In Wolseley, Varinder Ghotra, who works at the town's lone hotel, said he heard the building's alarm go off around 8 a.m. on Saturday. The doors were still locked when he checked them, so he reset the alarm and went back to sleep.

Only later would he learn that Patton had died on the street in front of the hotel at around that time, and the people in the truck that struck him had driven away.

Fredrick Runs, a hotel guest, saw an RCMP patrol vehicle parked at the end of the street just across from the railway tracks that morning. He believes it must have belonged to Patton.

"Things like this don't happen in little towns," he said.

A Facebook post from Kaela Patton said she doesn't know what to do now that her brave big brother is gone.

"I'm so proud of how brave you were, you were a darn good officer and an even better brother," the post read.

RCMP said Patton had been a Mountie for six years and four months, almost all of which he spent at Indian Head. He was briefly assigned to Parliament Hill in 2015.
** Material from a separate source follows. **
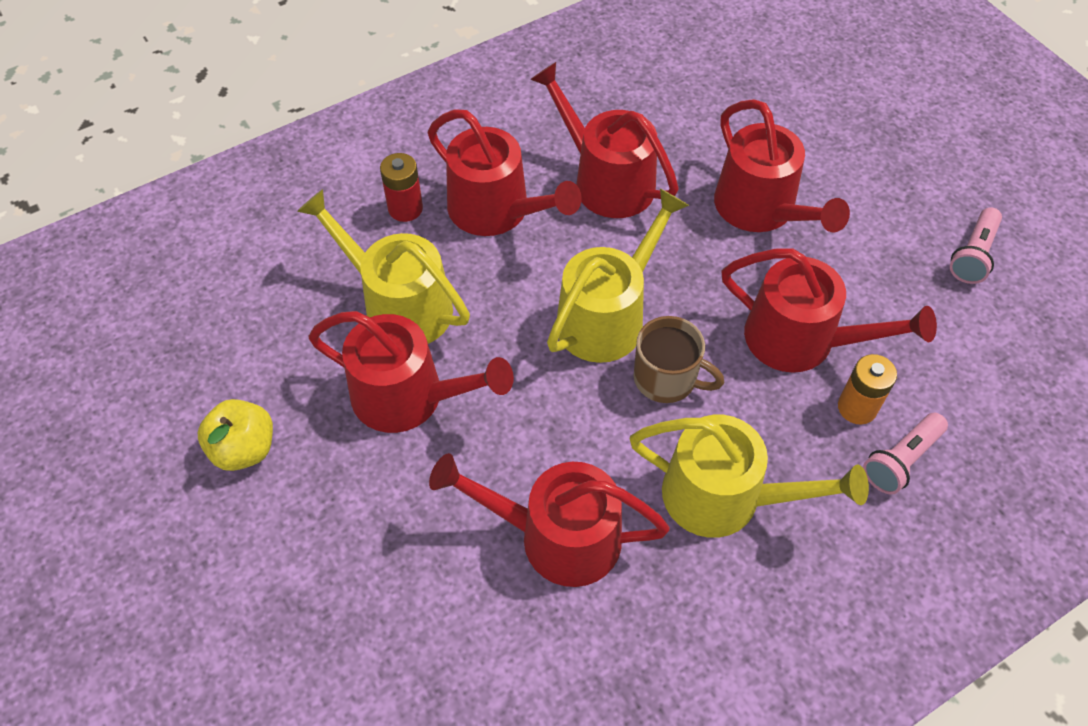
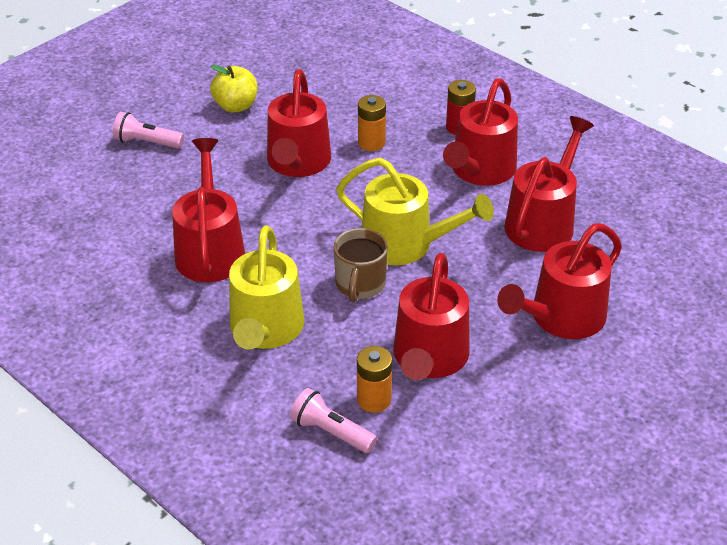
camera: 75 degrees right, 15 degrees down
(399, 305) = (371, 143): yellow watering can -> orange battery
(973, 255) = (582, 472): pink flashlight -> pink flashlight (147, 142)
Saskatchewan RCMP Assistant Commissioner Rhonda Blackmore has said Patton was known as a hard-working, dedicated police officer and his colleagues have been traumatized by his death.

She said it's a close-knit team with a "family-like environment," and there will be supports in place to help them through their grief.

Messages of support have poured in from politicians, including Saskatchewan Premier Scott Moe.

"Our grief is only matched by our tremendous gratitude to Constable Patton for his service, and to every police officer who serves and protects us every day," he tweeted on Saturday night. "My deepest condolences to Constable Patton’s wife, family, friends and colleagues."

Back at the memorial outside the Indian Head detachment, a poster in what appeared to be a child's handwriting had a message of comfort for the officer’s family

"He is a hero and always will be," it said. "Thank you for your service. P.S. We love you."